*Directions*. Rewrite the lines from the line with "el refrigerador. Reemplazar el filtro es" to the line with "correctamente, el agua entrará a la", putting "junta" wherever "goma" appears and leaving everything else unchanged.
*** Data for review ***
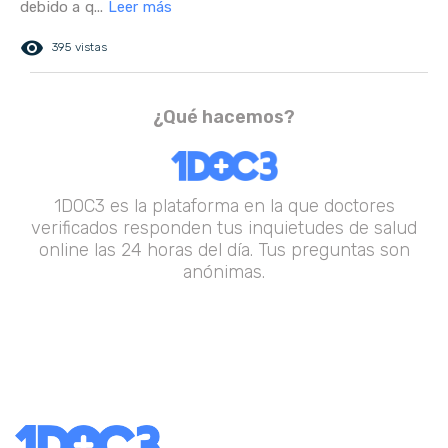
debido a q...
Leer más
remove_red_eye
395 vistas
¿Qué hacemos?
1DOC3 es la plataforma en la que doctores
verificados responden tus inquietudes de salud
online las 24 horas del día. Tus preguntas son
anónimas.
*** End of Data for review ***
*** Data for review ***
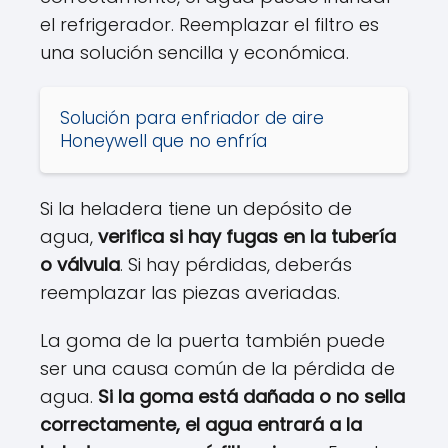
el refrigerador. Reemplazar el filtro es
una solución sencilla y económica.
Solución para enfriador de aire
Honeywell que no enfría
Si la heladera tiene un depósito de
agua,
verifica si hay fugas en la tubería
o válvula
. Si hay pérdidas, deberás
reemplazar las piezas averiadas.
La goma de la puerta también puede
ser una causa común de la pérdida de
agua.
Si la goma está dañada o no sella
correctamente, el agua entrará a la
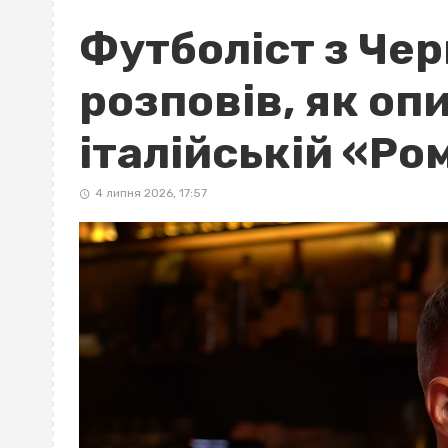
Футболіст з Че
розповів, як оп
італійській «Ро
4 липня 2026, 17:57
*** End of Data for review ***
*** Data for review ***
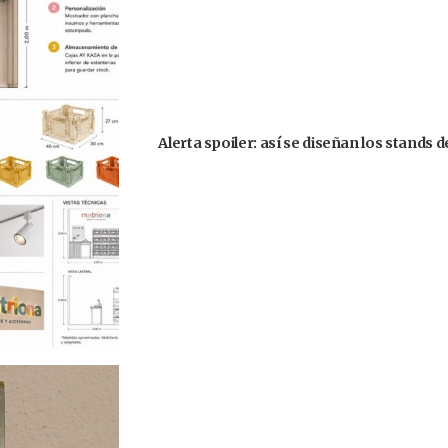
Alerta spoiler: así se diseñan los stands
*** End of Data for review ***
*Answer space*.
el refrigerador. Reemplazar el filtro es
una solución sencilla y económica.
Solución para enfriador de aire
Honeywell que no enfría
Si la heladera tiene un depósito de
agua,
verifica si hay fugas en la tubería
o válvula
. Si hay pérdidas, deberás
reemplazar las piezas averiadas.
La junta de la puerta también puede
ser una causa común de la pérdida de
agua.
Si la junta está dañada o no sella
correctamente, el agua entrará a la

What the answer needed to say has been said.